Lots of gardening to do this weekend but the weather's looking good for today and tomorrow so will crack on. Happy Easter everyone.
ps glad to hear GI Jane is ok
We're all needing some tlc at the moment. I'm going into work today knowing I'm on call and knowing there is no managerial cover (again!).. I discussed this with the team leader on Monday and she promised she'd do something about it; well at 4.55pm yesterday I was copied into an email she'd sent to the Clinical Services Manager stating my concerns and the email ended with the words 'any suggestions?'! How does that help me today...I am so worried about going in and am on the verge of going on long term sick with stress. I don't even have a manager at work; they're still trying to sort that one out. To add to matters I should have been seeing one of the doctors regularly for prescribing supervision and he's now off long term...it's a mess. Sorry to rant flutterbies but as you can see it's getting to me.
For some mindless but light relief my friend and I are going to Bingo tomorrow evening!!
Janice-sending you and Phil a flutterby hug
Take care flutterbies
ps has anybody heard from GI Jane; she hasn't posted for ages
Oh Doz; just read your post and how awful for you. I guess it's what we all think about and try constantly to put to the back of our minds because it's too scary to contemplate....you're supposed to be working in a caring profession but where was the care for you? Could you speak to your manager and request (demand!) to stay put; it's a more than reasonable request .How close to retirement are you? Look after yourself. I'm still a good few years off; if I was closer I would seriously consider it right now but can't afford to give up yet. After my very stressful week at work last week I've now had time to reflect on it and will be speaking to the team leader tomorrow to ask about managerial cover in light of when she, the team leader has her day off on wednesdays and the only other manager is on long term sick. I am due to be on call again this Wednesday and can already feel my levels of anxiety rising so decided the best option was to tackle it head on! We have to look after ourselves and our own emotional well being because people forget what we've been through or don't realise how the effects of what we've been through continue to affect us now and will carry on doing so.

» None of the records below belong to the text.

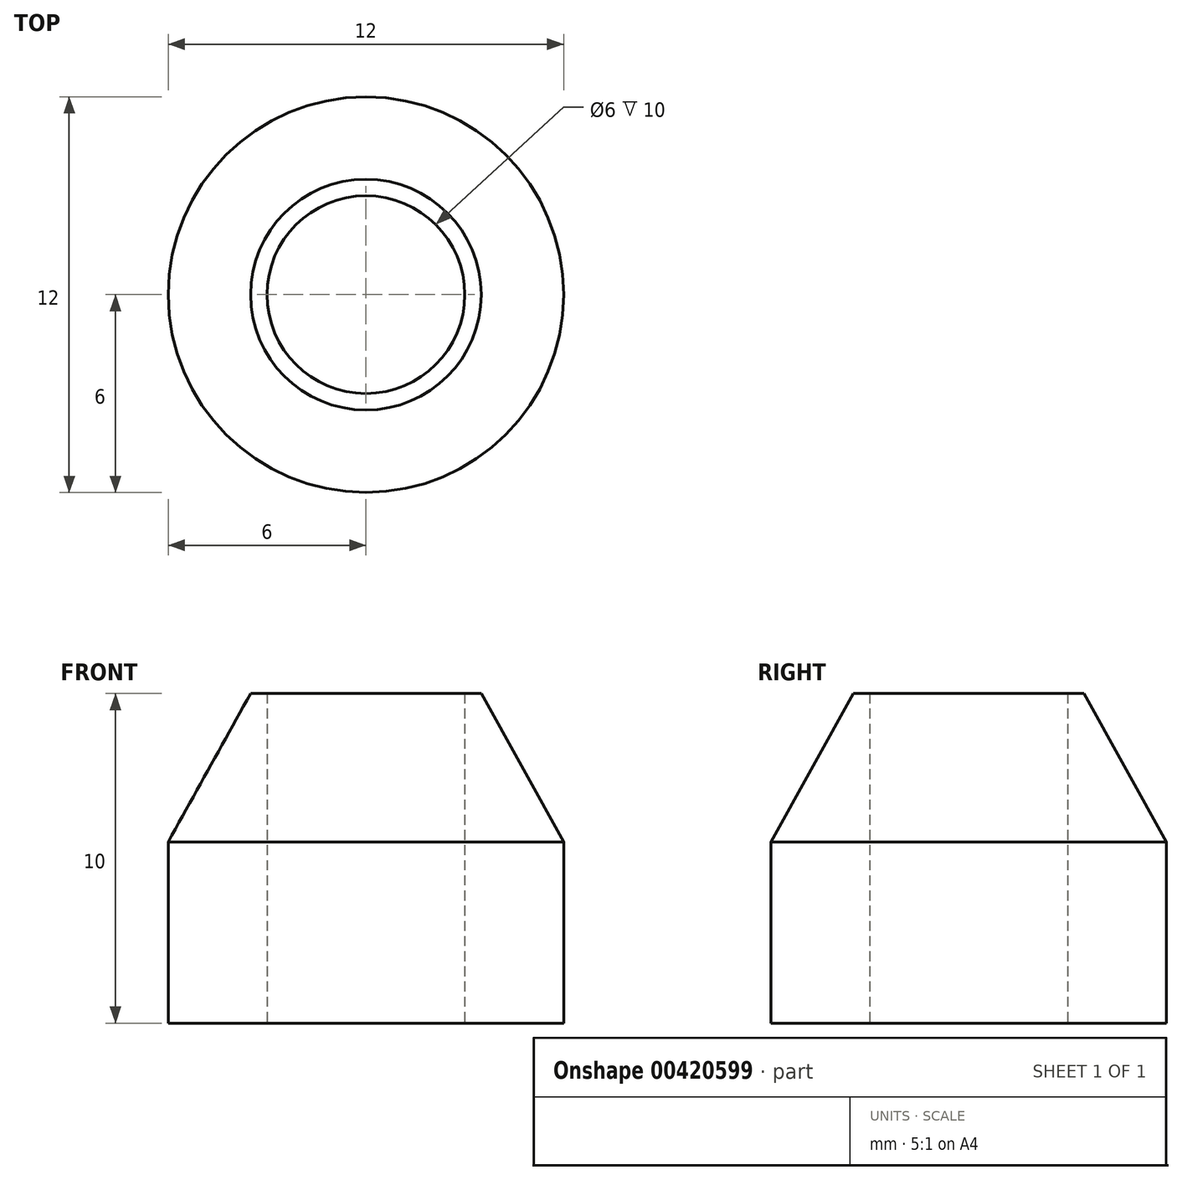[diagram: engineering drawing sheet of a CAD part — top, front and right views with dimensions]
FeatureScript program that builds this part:
annotation { "Feature Type Name" : "Feature", "Feature Type Description" : "" }
export const myFeature = defineFeature(function(context is Context, id is Id, definition is map)
    precondition{}
    {
        {
            var Q0;
            Q0=qCreatedBy(makeId("Front.planeOp"),FACE);
            var sketch = newSketch(context, id + "F0", { "sketchPlane" : qUnion([Q0])});
            skLineSegment(sketch, "E0", {"start": v(0, 0) * mm, "end": v(0, 15.05) * mm, "construction": true});
            skLineSegment(sketch, "E1", {"start": v(-3, 0) * mm, "end": v(-3, 10) * mm});
            skLineSegment(sketch, "E2", {"start": v(-3, 10) * mm, "end": v(-3.5, 10) * mm});
            skLineSegment(sketch, "E3", {"start": v(-3.5, 10) * mm, "end": v(-6, 5.5) * mm});
            skLineSegment(sketch, "E4", {"start": v(-6, 5.5) * mm, "end": v(-6, 0) * mm});
            skLineSegment(sketch, "E5", {"start": v(-6, 0) * mm, "end": v(-3, 0) * mm});
            skSolve(sketch);
        }
        {
            var Q0;
            Q0 = qSketchRegion(id + "F0", true);
            var Q1;
            Q1=sQuery(id+"F0.wireOp",EDGE,"E0");
            revolve(context, id + "F1", {"entities" : qUnion([Q0]), "axis" : qUnion([Q1]), "revolveType" : RevolveType.FULL});
        }
    });
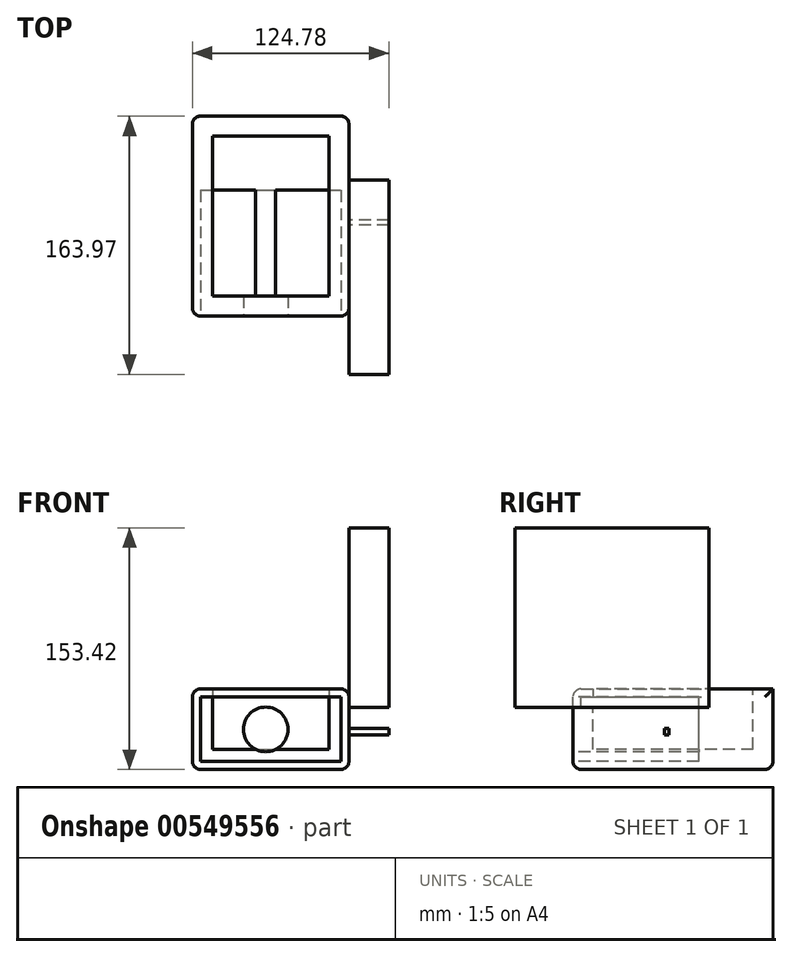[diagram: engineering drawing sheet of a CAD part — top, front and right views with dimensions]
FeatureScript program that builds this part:
annotation { "Feature Type Name" : "Feature", "Feature Type Description" : "" }
export const myFeature = defineFeature(function(context is Context, id is Id, definition is map)
    precondition{}
    {
        {
            var Q0;
            Q0=qCreatedBy(makeId("Front.planeOp"),FACE);
            var sketch = newSketch(context, id + "F0", { "sketchPlane" : qUnion([Q0])});
            skLineSegment(sketch, "E0.bottom", {"start": v(0, 0) * mm, "end": v(54.22, 0) * mm});
            skLineSegment(sketch, "E0.top", {"start": v(0, 51.1) * mm, "end": v(54.22, 51.1) * mm});
            skLineSegment(sketch, "E0.left", {"start": v(0, 0) * mm, "end": v(0, 51.1) * mm});
            skLineSegment(sketch, "E0.right", {"start": v(54.22, 0) * mm, "end": v(54.22, 51.1) * mm});
            skSolve(sketch);
        }
        {
            var Q0;
            Q0=makeQuery(id+"F0.imprint","IMPRINT",FACE,{"disambiguationData":[TD([[makeQuery(id+"F0.imprint","IMPRINT",EDGE,{"derivedFrom":sQuery(id+"F0.wireOp",EDGE,"E0.bottom")}),1.0]])]});
            extrude(context, id + "F1", {"entities" : qUnion([Q0]), "depth" : 127 * mm, "offsetDistance" : 25.4 * mm});
        }
        {
            var Q0;
            Q0=makeQuery(id+"F1.opExtrude","SWEPT_FACE",FACE,{"disambiguationData":[OSD([sQuery(id+"F0.wireOp",EDGE,"E0.left")])]});
            extrude(context, id + "F2", {"entities" : qUnion([Q0]), "operationType" : NewBodyOperationType.ADD, "depth" : 45.16 * mm, "offsetDistance" : 25.4 * mm});
        }
        {
            var Q0;
            Q0=makeQuery(id+"F1.opExtrude","SWEPT_FACE",FACE,{"disambiguationData":[OSD([sQuery(id+"F0.wireOp",EDGE,"E0.right")])]});
            var Q1;
            {var subQ0=sQuery(id+"F0.wireOp",EDGE,"E0.bottom");Q1=makeQuery(id+"F2.boolean.opBoolean","MERGE",FACE,{"derivedFrom":[makeQuery(id+"F1.opExtrude","SWEPT_FACE",FACE,{"disambiguationData":[OSD([subQ0])]}),makeQuery(id+"F2.opExtrude","SWEPT_FACE",FACE,{"disambiguationData":[OSD([subQ0,sQuery(id+"F0.wireOp",EDGE,"E0.left")])]})]});}
            var Q2;
            {var subQ0=sQuery(id+"F0.wireOp",EDGE,"E0.left");Q2=makeQuery(id+"F2.boolean.opBoolean","MERGE",FACE,{"derivedFrom":[makeQuery(id+"F1.opExtrude","CAP_FACE",FACE,{"disambiguationData":[OSD([sQuery(id+"F0.wireOp",EDGE,"E0.bottom"),sQuery(id+"F0.wireOp",EDGE,"E0.top"),subQ0,sQuery(id+"F0.wireOp",EDGE,"E0.right")])],"isStart":false}),makeQuery(id+"F2.opExtrude","SWEPT_FACE",FACE,{"disambiguationData":[OSD([subQ0]),TDD([makeQuery(id+"F1.opExtrude","CAP_EDGE",EDGE,{"disambiguationData":[OSD([subQ0])],"isStart":false})])]})]});}
            var Q3;
            Q3=makeQuery(id+"F2.opExtrude","CAP_FACE",FACE,{"disambiguationData":[OSD([sQuery(id+"F0.wireOp",EDGE,"E0.left")])],"isStart":false});
            fillet(context, id + "F3", {"entities" : qUnion([Q0, Q1, Q2, Q3]), "radius" : 5.08 * mm, "tangentPropagation" : true, "allowEdgeOverflow" : false});
        }
        {
            var Q0;
            {var subQ0=sQuery(id+"F0.wireOp",EDGE,"E0.top");Q0=makeQuery(id+"F2.boolean.opBoolean","MERGE",FACE,{"derivedFrom":[makeQuery(id+"F1.opExtrude","SWEPT_FACE",FACE,{"disambiguationData":[OSD([subQ0])]}),makeQuery(id+"F2.opExtrude","SWEPT_FACE",FACE,{"disambiguationData":[OSD([subQ0,sQuery(id+"F0.wireOp",EDGE,"E0.left")])]})]});}
            shell(context, id + "F4", {"entities" : qUnion([Q0]), "thickness" : 12.7 * mm});
        }
        {
            var Q0;
            {var subQ0=sQuery(id+"F0.wireOp",EDGE,"E0.left");Q0=makeQuery(id+"F2.boolean.opBoolean","MERGE",FACE,{"derivedFrom":[makeQuery(id+"F1.opExtrude","CAP_FACE",FACE,{"disambiguationData":[OSD([sQuery(id+"F0.wireOp",EDGE,"E0.bottom"),sQuery(id+"F0.wireOp",EDGE,"E0.top"),subQ0,sQuery(id+"F0.wireOp",EDGE,"E0.right")])],"isStart":false}),makeQuery(id+"F2.opExtrude","SWEPT_FACE",FACE,{"disambiguationData":[OSD([subQ0]),TDD([makeQuery(id+"F1.opExtrude","CAP_EDGE",EDGE,{"disambiguationData":[OSD([subQ0])],"isStart":false})])]})]});}
            var sketch = newSketch(context, id + "F5", { "sketchPlane" : qUnion([Q0])});
            skCircle(sketch, "E1", {"center": v(1.36, 25.38) * mm, "radius": 14.18 * mm});
            skSolve(sketch);
        }
        {
            var Q0;
            Q0=makeQuery(id+"F5.imprint","IMPRINT",FACE,{"disambiguationData":[TD([[makeQuery(id+"F5.imprint","IMPRINT",EDGE,{"derivedFrom":sQuery(id+"F5.wireOp",EDGE,"E1")}),-1.0]])]});
            extrude(context, id + "F6", {"entities" : qUnion([Q0]), "operationType" : NewBodyOperationType.REMOVE, "oppositeDirection" : true, "depth" : 79.96 * mm, "offsetDistance" : 25.4 * mm});
        }
        {
            var Q0;
            Q0=makeQuery(id+"F1.opExtrude","SWEPT_FACE",FACE,{"disambiguationData":[OSD([sQuery(id+"F0.wireOp",EDGE,"E0.right")])]});
            var sketch = newSketch(context, id + "F7", { "sketchPlane" : qUnion([Q0])});
            skLineSegment(sketch, "E2.bottom", {"start": v(-69.1, 25.98) * mm, "end": v(-65.95, 25.98) * mm});
            skLineSegment(sketch, "E2.top", {"start": v(-69.1, 21.94) * mm, "end": v(-65.95, 21.94) * mm});
            skLineSegment(sketch, "E2.left", {"start": v(-69.1, 25.98) * mm, "end": v(-69.1, 21.94) * mm});
            skLineSegment(sketch, "E2.right", {"start": v(-65.95, 25.98) * mm, "end": v(-65.95, 21.94) * mm});
            skLineSegment(sketch, "E3.bottom", {"start": v(-40.64, 39.3) * mm, "end": v(-163.97, 39.3) * mm});
            skLineSegment(sketch, "E3.top", {"start": v(-40.64, 153.42) * mm, "end": v(-163.97, 153.42) * mm});
            skLineSegment(sketch, "E3.left", {"start": v(-40.64, 39.3) * mm, "end": v(-40.64, 153.42) * mm});
            skLineSegment(sketch, "E3.right", {"start": v(-163.97, 39.3) * mm, "end": v(-163.97, 153.42) * mm});
            skSolve(sketch);
        }
        {
            var Q0;
            Q0 = qSketchRegion(id + "F7", true);
            extrude(context, id + "F8", {"entities" : qUnion([Q0]), "operationType" : NewBodyOperationType.ADD, "depth" : 25.4 * mm, "offsetDistance" : 25.4 * mm});
        }
    });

Janice- the 28th isn't far away now; sometimes the worst part is waiting for these appointments. In the run up to mine I just couldn't think about anything else; all these 'what ifs?' going round in my head and that's tiring and emotionally draining. If I could financially give up work tomorrow I would without a doubt; but Em still needs supporting through her course. Once she finishes in September I will seriously be looking for a sea change, a less demanding job unless a miracle happens at work and we get enough staff and reliable managerial support. I can already see pigs flying outside my window!!!
Anne - I get aches, pains and niggles and it's natural to worry about them because of what we've had. I would be lying if I said I didn't worry because I do and have to tell myself that it is just probably due to growing older, or a back/head/whatever ache like I used to get before I was diagnosed. I think it is stuff like this that other people don't realise how it carries on affecting you emotionally.
Yesterday was a big gardening day; managed to get a whole border weeded and dug over. Today I am doing another border; my aim is to completely weed the whole garden before we go to orkney mid-May! Oh, and get my dahlias in; love my dahlias. I'm at my happiest just pottering outside; the cat was climbing trees then coming over to play trying to catch the weeds as I threw them into the barrow or just lying on the grass whilst I worked.
A few of us are very fragile at the moment; look after yourselves flutterbies; you're very precious people.